Imagens das câmeras de segurança próximas e depoimentos de várias pessoas que reconheceram o suspeito como autor do crime, além de denúncias anônimas e depoimentos de pessoas que estavam próximas do local ajudaram nas investigações. No entanto, o delegado afirmou que não pode divulgar o nome do suspeito antes de ele ser indiciado e processado pela autoridade policial. Porém, ele confirmou se tratar de um homem, de 30 anos, que seria usuário de entorpecentes.

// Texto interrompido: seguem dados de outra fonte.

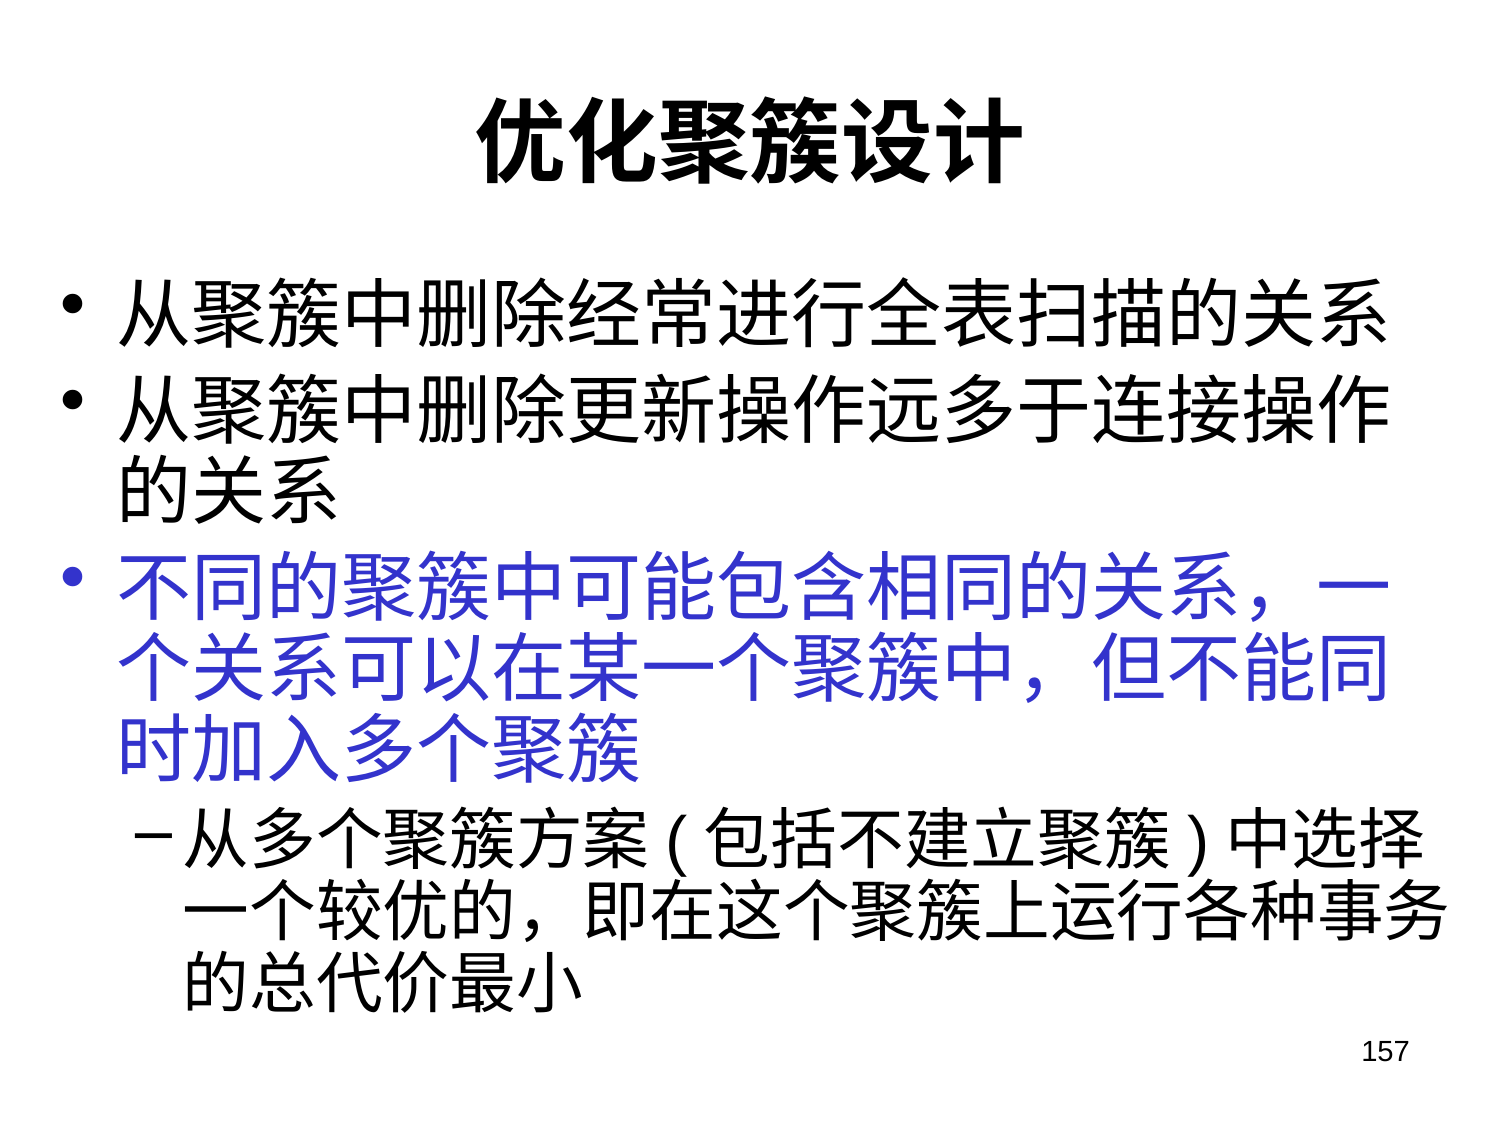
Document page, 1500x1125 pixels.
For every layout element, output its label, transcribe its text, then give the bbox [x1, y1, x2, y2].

title 优化聚簇设计 [75, 45, 1425, 233]
list 从聚簇中删除经常进行全表扫描的关系 从聚簇中删除更新操作远多于连接操作的关系 不同的聚簇中可能包含相同的关系，一个关系可以在某一个聚簇中，但不能同时加入多个聚簇 从多个聚簇方案(包括不建立聚簇)中选择一个较优的，即在这个聚簇上运行各种事务的总代价最小 [45, 268, 1471, 1012]
slide_number 157 [1074, 1024, 1426, 1103]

O Delegado confirmou que o suspeito confessou a autoria do crime. Em relação à identificação da vítima, o próprio suspeito teria reconhecido o corpo. Entretanto, o laudo cadavérico do Instituto Médico-Legal (IML) com a identificação oficial do corpo ainda não foi emitido. Ribeiro confirmou apenas que os dois homens em moradores de rua por opção, pois eles tinham um local onde faziam sua higiene, alimentação e tinham família na região. Ambos são de Irati.
O delegado ressalta que o laudo da necropsia elaborado pelo IML vai indicar se a vítima foi queimada ainda viva ou se houve algum tipo de lesão anterior ao incêndio, que pudesse ter provocado a morte. “Muito embora esteja em um estágio avançado de carbonização em que foi encontrado o corpo, pode ser que o IML consiga identificar”, frisou.

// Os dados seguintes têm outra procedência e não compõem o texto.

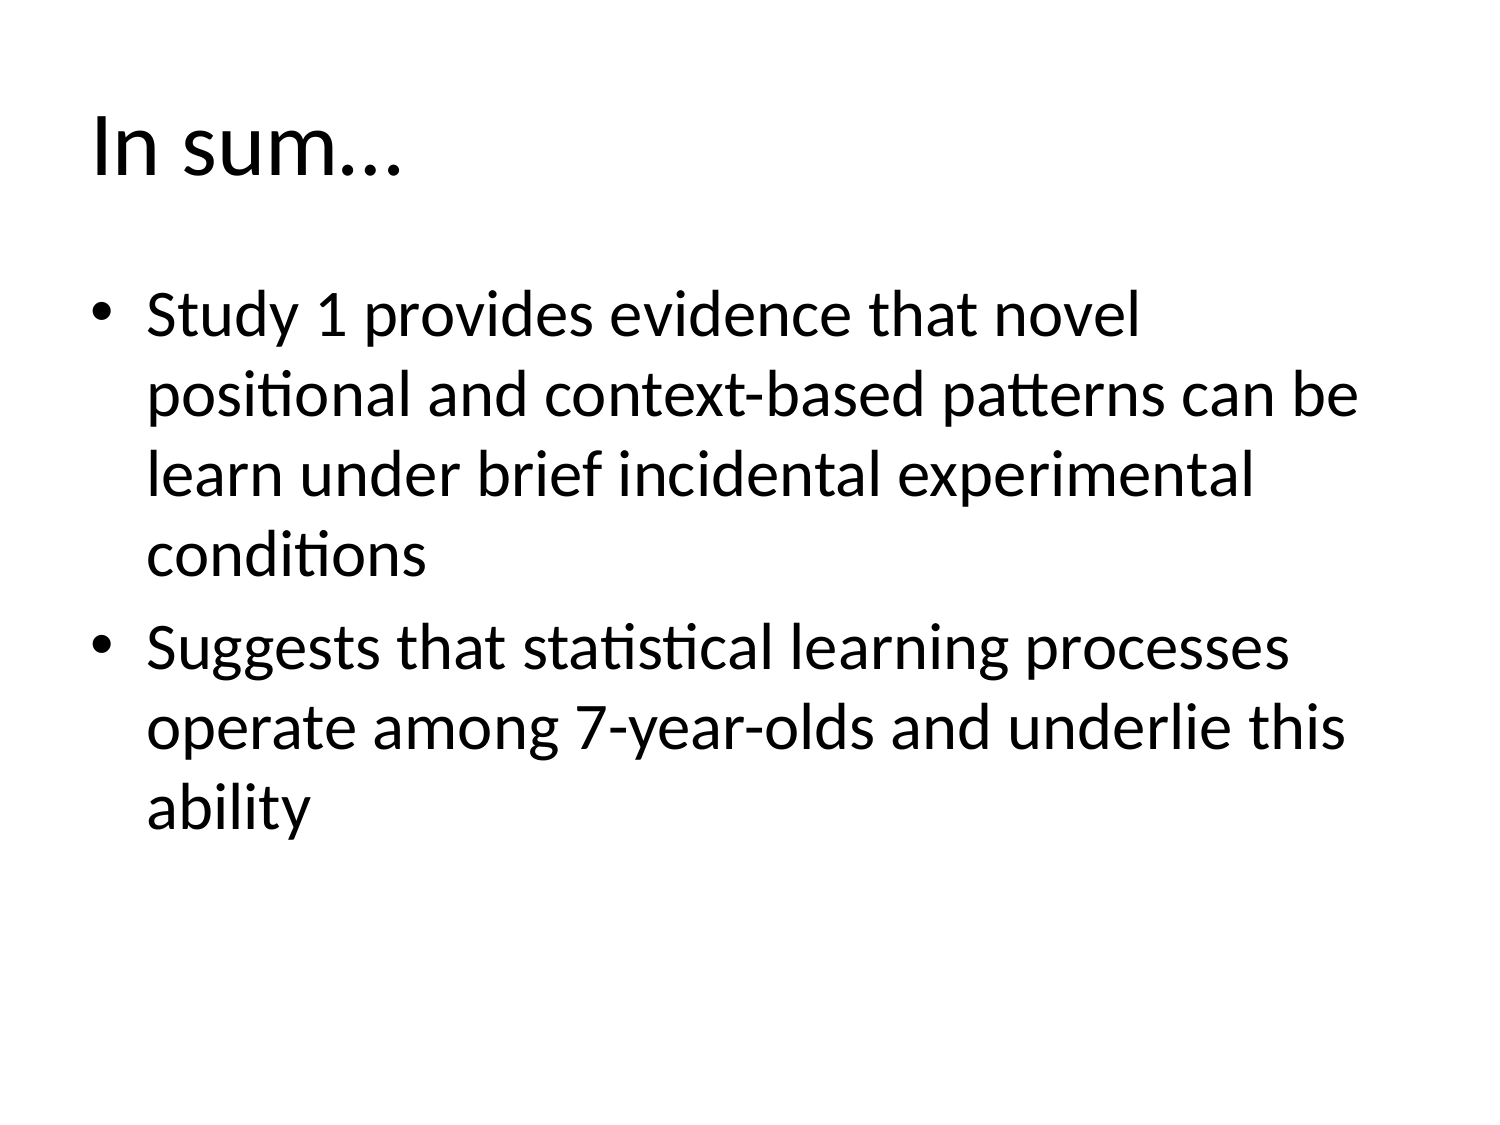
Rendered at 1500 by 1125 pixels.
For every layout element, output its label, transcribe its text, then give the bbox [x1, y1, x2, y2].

title In sum… [75, 45, 1425, 233]
list Study 1 provides evidence that novel positional and context-based patterns can be learn under brief incidental experimental conditions Suggests that statistical learning processes operate among 7-year-olds and underlie this ability [75, 262, 1425, 1005]
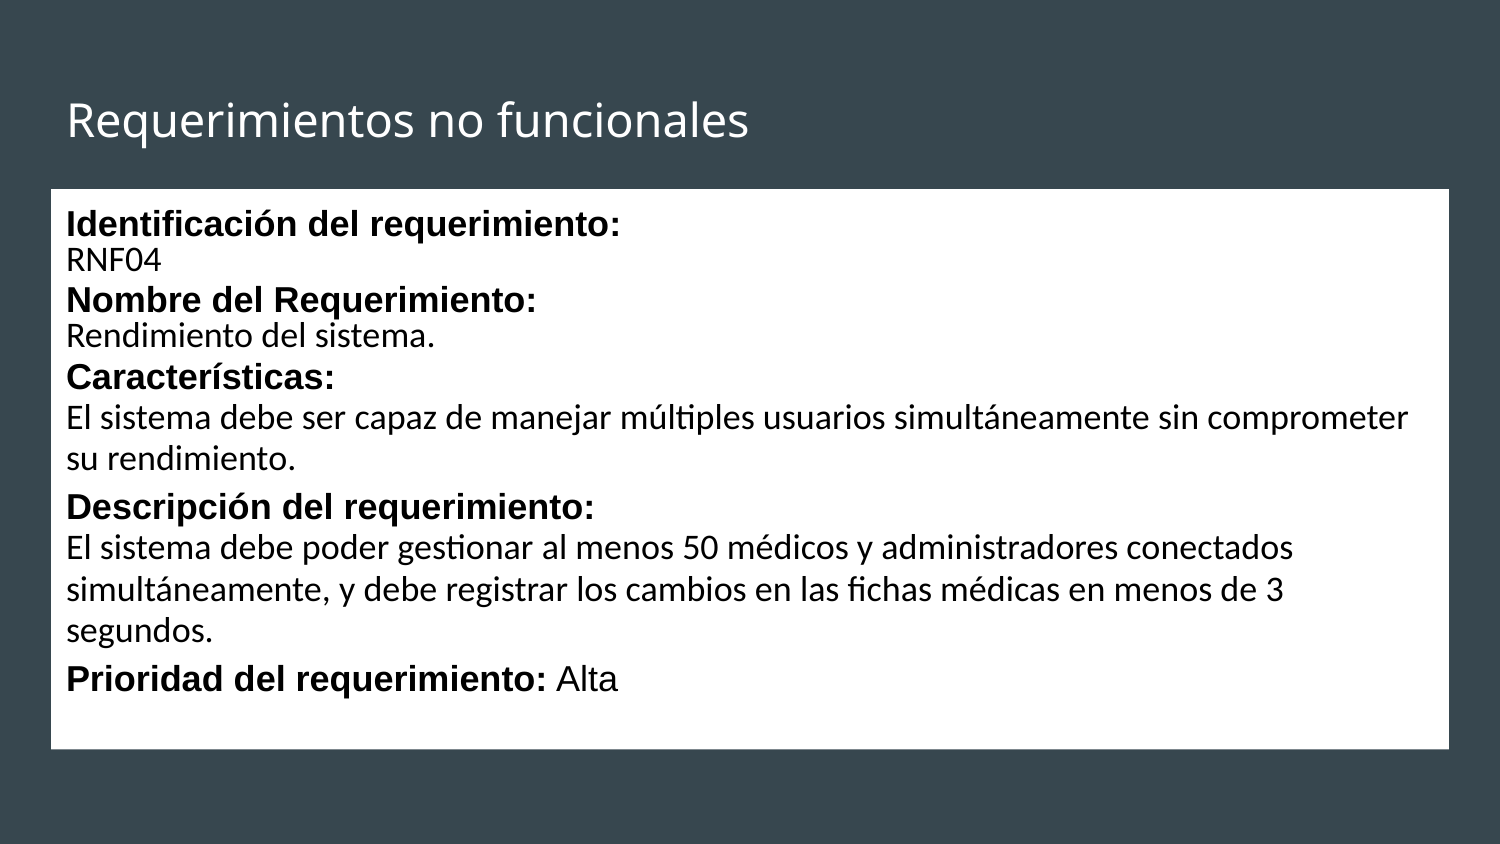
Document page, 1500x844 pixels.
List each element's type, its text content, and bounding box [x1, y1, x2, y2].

Em depoimento, o suspeito confirmou que uma discussão ocorrida dias antes teria sido o principal motivo do crime. “Em dias anteriores, houve sim um entrevero, uma briga entre o autor e a vítima, muito embora eles fossem supostos ‘amigos’, o que acabou nesta tragédia”, comentou.

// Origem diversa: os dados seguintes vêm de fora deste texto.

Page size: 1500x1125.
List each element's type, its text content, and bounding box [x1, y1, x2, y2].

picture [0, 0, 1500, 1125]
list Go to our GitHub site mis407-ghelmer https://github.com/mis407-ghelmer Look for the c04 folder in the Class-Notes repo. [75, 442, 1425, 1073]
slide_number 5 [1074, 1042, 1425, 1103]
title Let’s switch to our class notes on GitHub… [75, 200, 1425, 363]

O suspeito foi conduzido para a Delegacia de Irati, onde deve permanecer detido à disposição da Justiça. A partir de agora, o inquérito será encaminhado para a Justiça, que irá apreciar o caso. O homem responderá por homicídio qualificado e por incêndio devido à proporção que o fato tomou. A pena a ser aplicada pode chegar a até 30 anos de prisão.
Prisão preventiva
A prisão preventiva decretada contra o suspeito de causar o incêndio no Centro de Eventos Italiano não tem prazo pré-definido e pode ser decretada em qualquer fase da investigação policial ou da ação penal, quando houver indícios que liguem o suspeito ao delito. Ela em geral é pedida para proteger o inquérito ou processo, a ordem pública ou econômica ou a aplicação da lei.
A ideia é que, uma vez encontrado indício do crime, a prisão preventiva evite que o réu continue a atuar fora da lei. Também serve para evitar que o suspeito atrapalhe o andamento do processo, por meio de ameaças a testemunhas ou destruição de provas, e impossibilite sua fuga, ao garantir que a pena imposta pela sentença seja cumprida.
Incêndio
O incêndio ocorreu na madrugada do dia 26 de fevereiro. O Corpo de Bombeiros acredita que o fogo tenha iniciado em uma edícula, localizada nos fundos do Centro de Eventos, e se espalhou rapidamente por toda a estrutura do estabelecimento. Uma pessoa morreu carbonizada dentro da edícula. O Corpo de Bombeiros utilizou quatro caminhões e mais de 200 mil litros de água para controlar o incêndio.